:: Instructions to follow ::
Arrange the stretch of the entries from the line containing "scientific name: Anarta trifolii" through the line containing "genus: Nymphalis" as a Markdown table with the columns Row and Line. Put one line in each row, and leave out the pictures and any blank lines.

(Data lines)

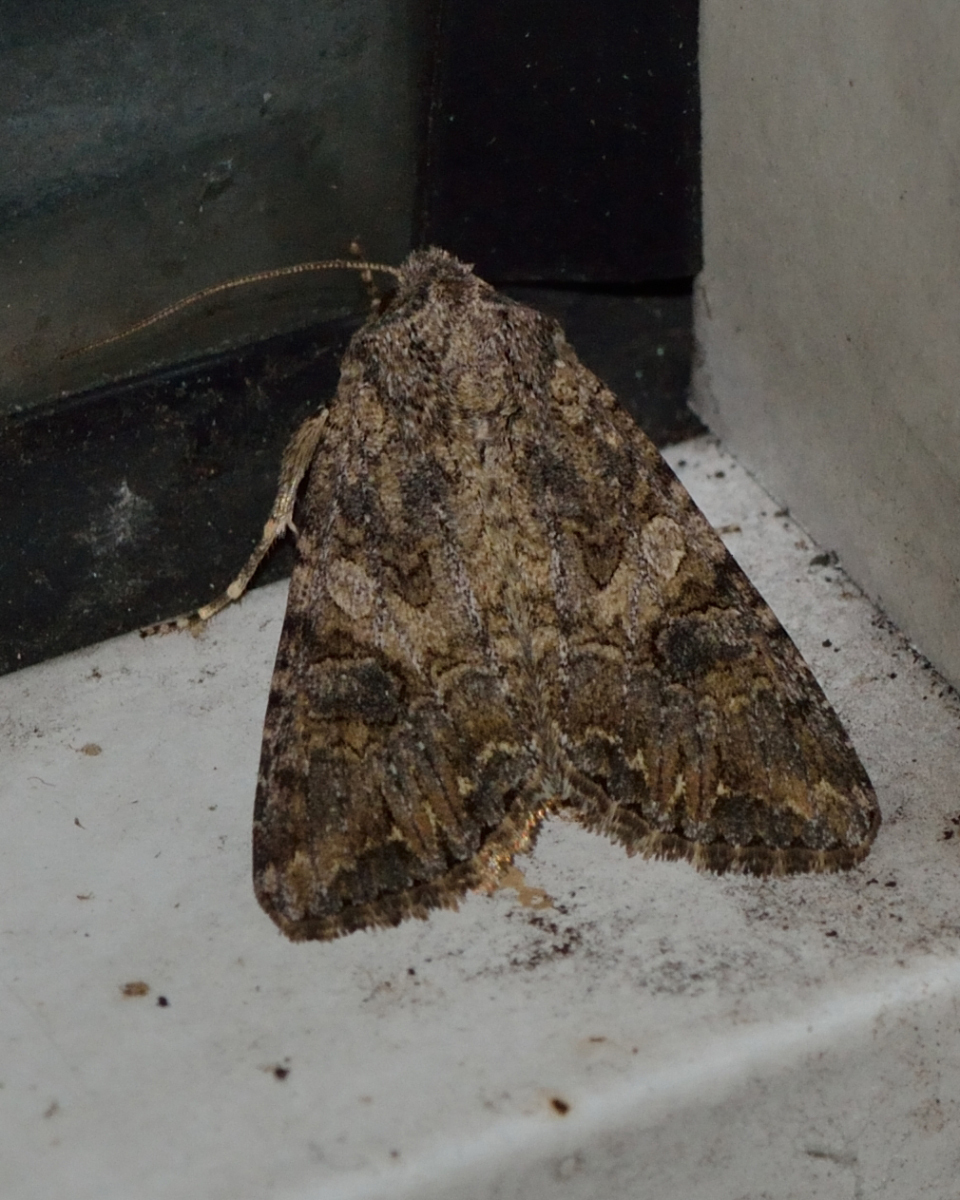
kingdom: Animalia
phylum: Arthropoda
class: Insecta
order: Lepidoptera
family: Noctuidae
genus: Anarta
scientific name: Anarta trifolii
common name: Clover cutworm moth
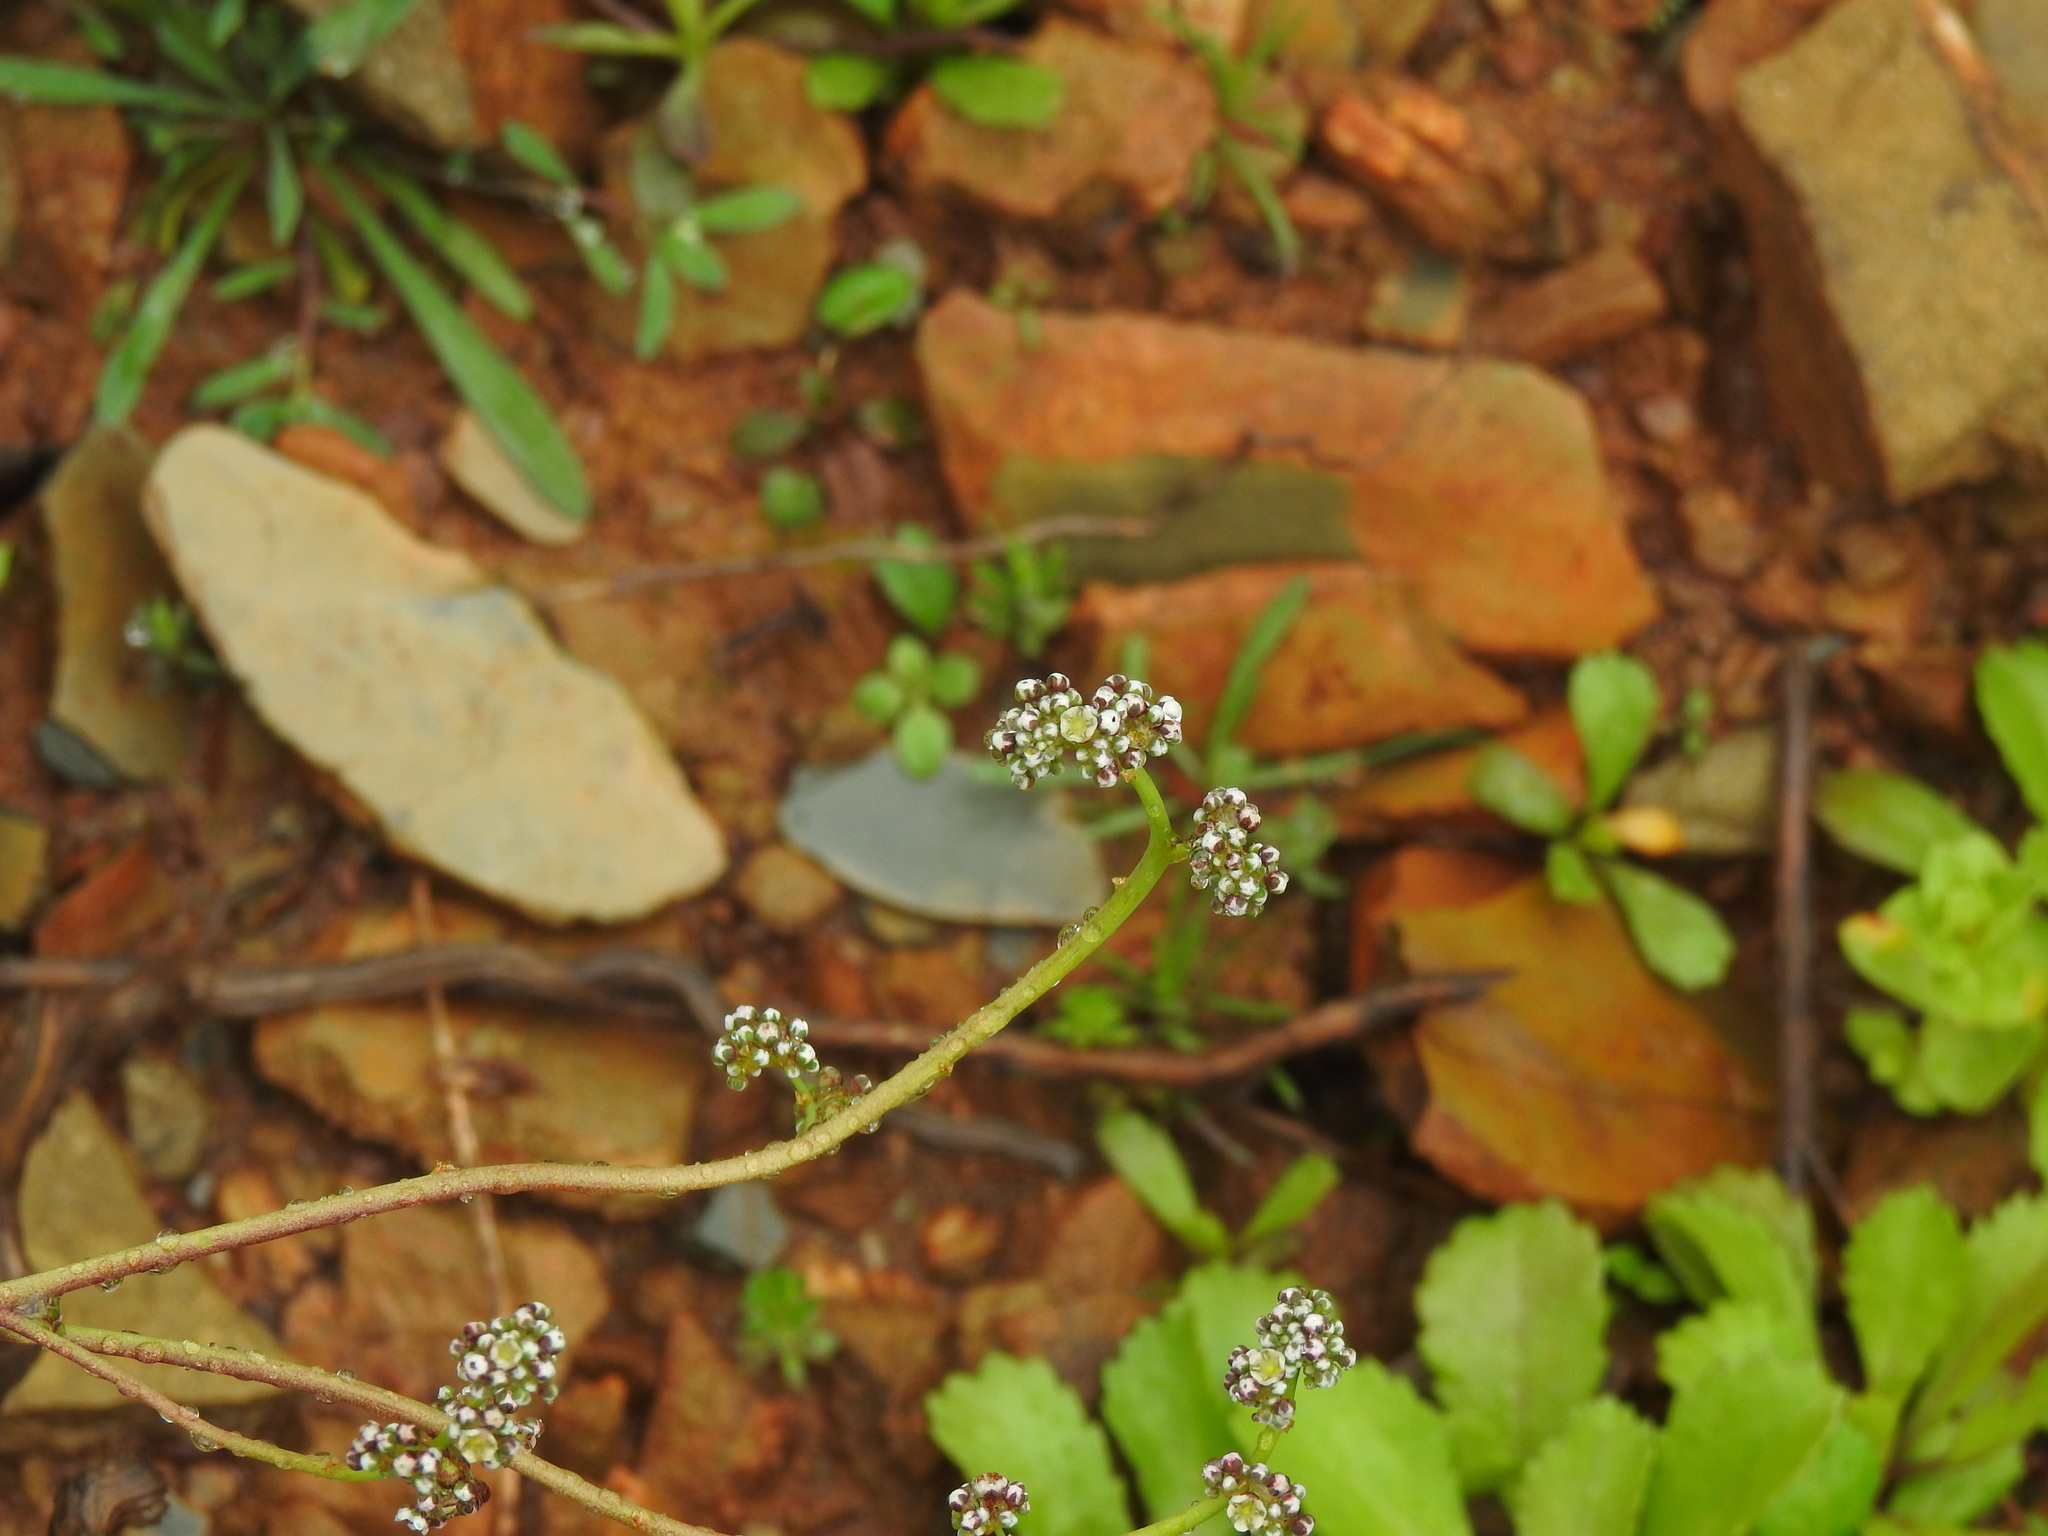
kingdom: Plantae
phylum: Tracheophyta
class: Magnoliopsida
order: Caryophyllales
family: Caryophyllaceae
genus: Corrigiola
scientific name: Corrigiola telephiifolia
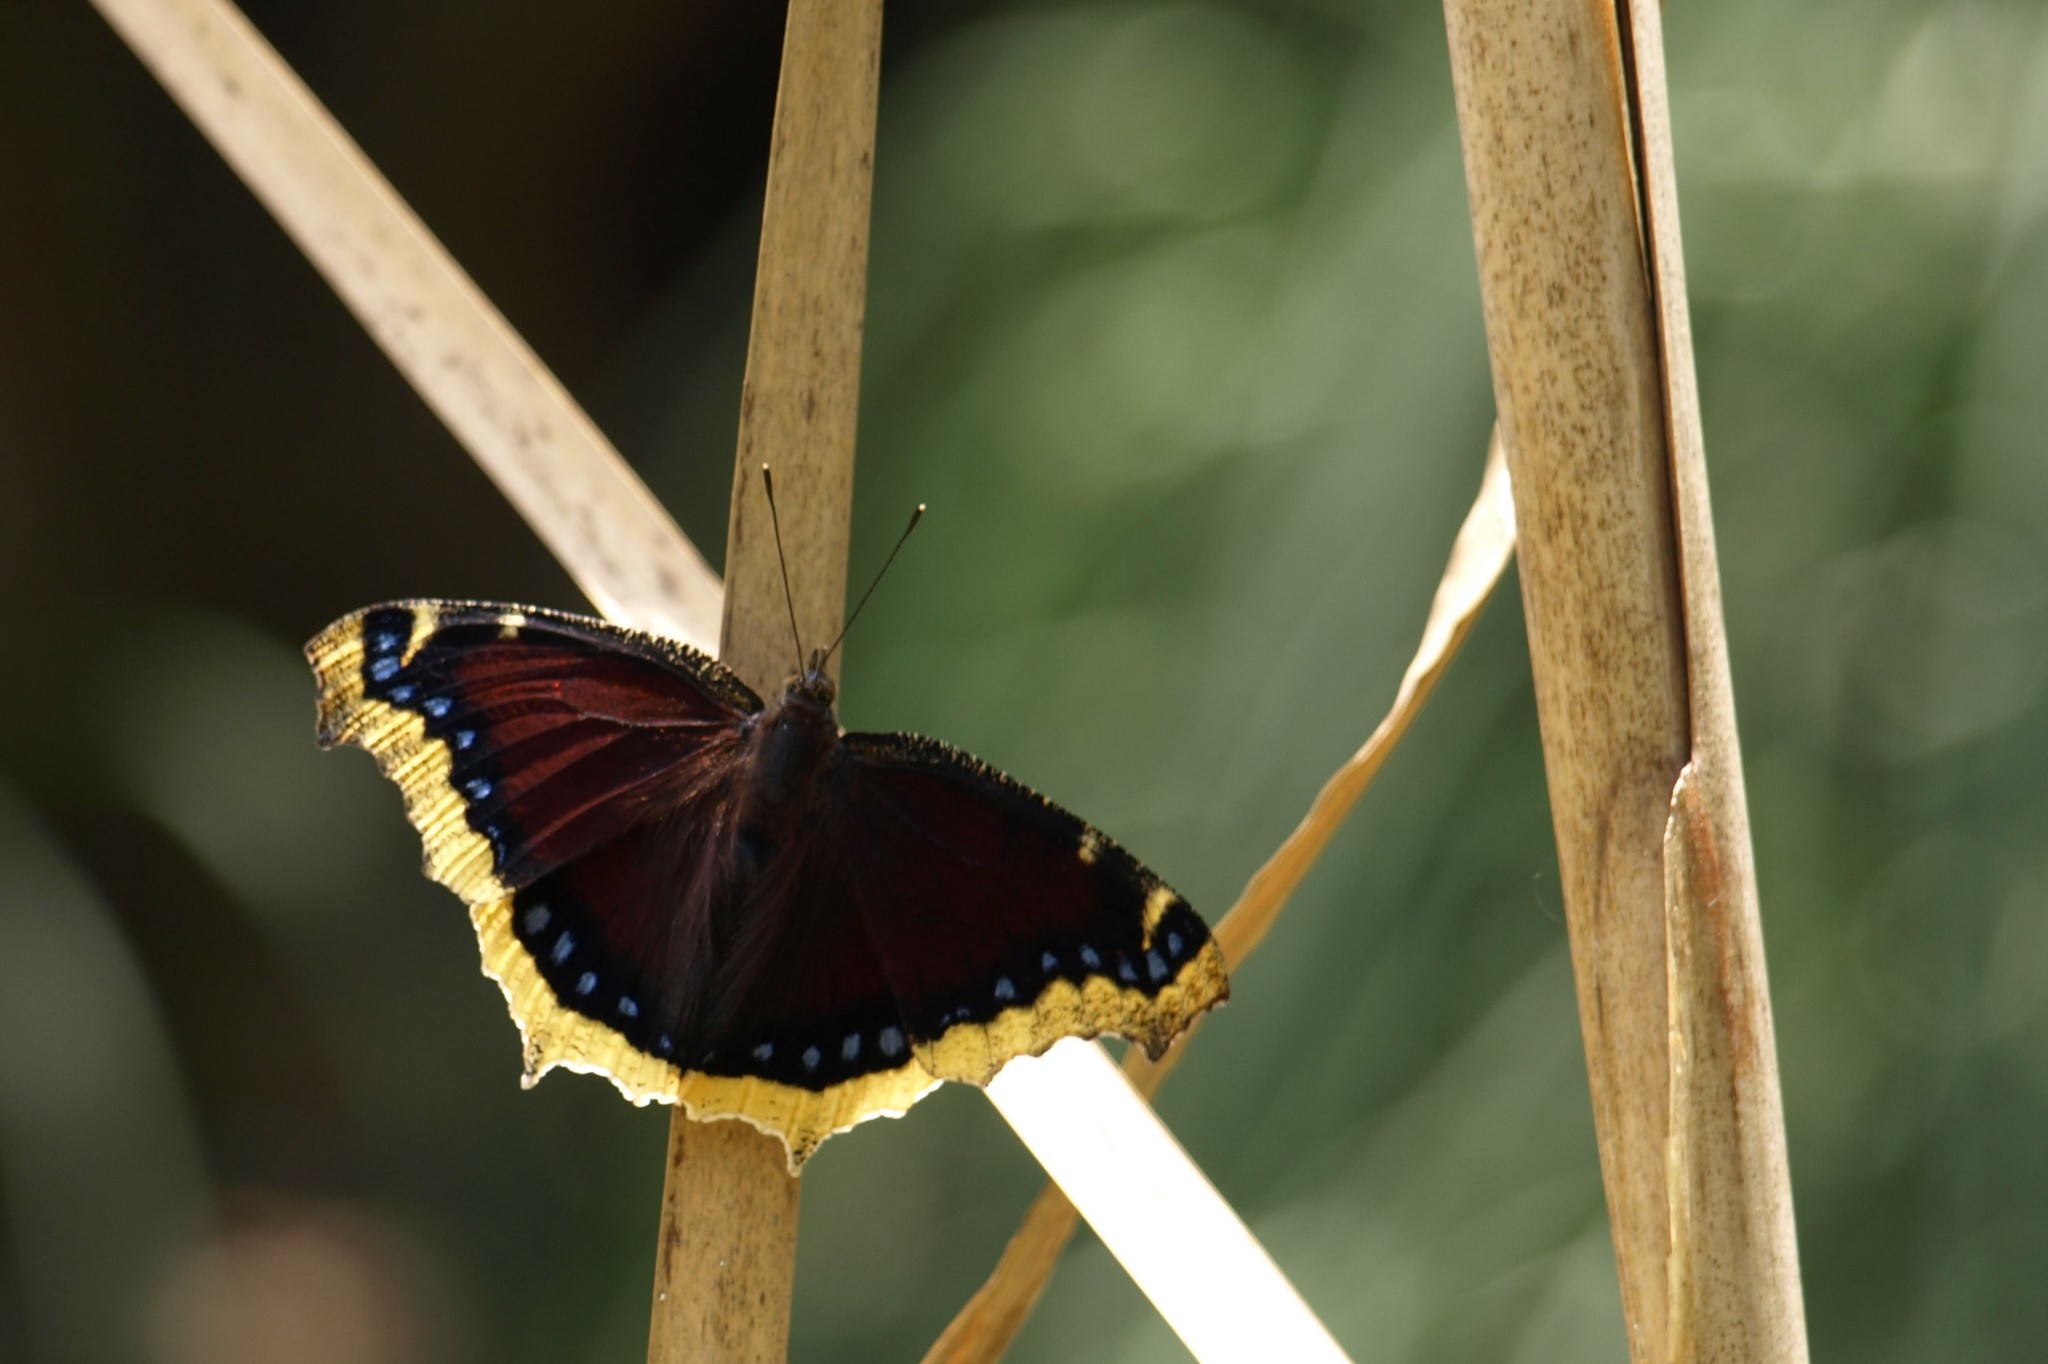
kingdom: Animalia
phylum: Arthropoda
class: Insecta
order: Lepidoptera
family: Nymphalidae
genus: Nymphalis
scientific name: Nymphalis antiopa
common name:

:: Reply ::
| Row | Line |
|---|---|
| 1 | scientific name: Anarta trifolii |
| 2 | common name: Clover cutworm moth |
| 3 | kingdom: Plantae |
| 4 | phylum: Tracheophyta |
| 5 | class: Magnoliopsida |
| 6 | order: Caryophyllales |
| 7 | family: Caryophyllaceae |
| 8 | genus: Corrigiola |
| 9 | scientific name: Corrigiola telephiifolia |
| 10 | kingdom: Animalia |
| 11 | phylum: Arthropoda |
| 12 | class: Insecta |
| 13 | order: Lepidoptera |
| 14 | family: Nymphalidae |
| 15 | genus: Nymphalis |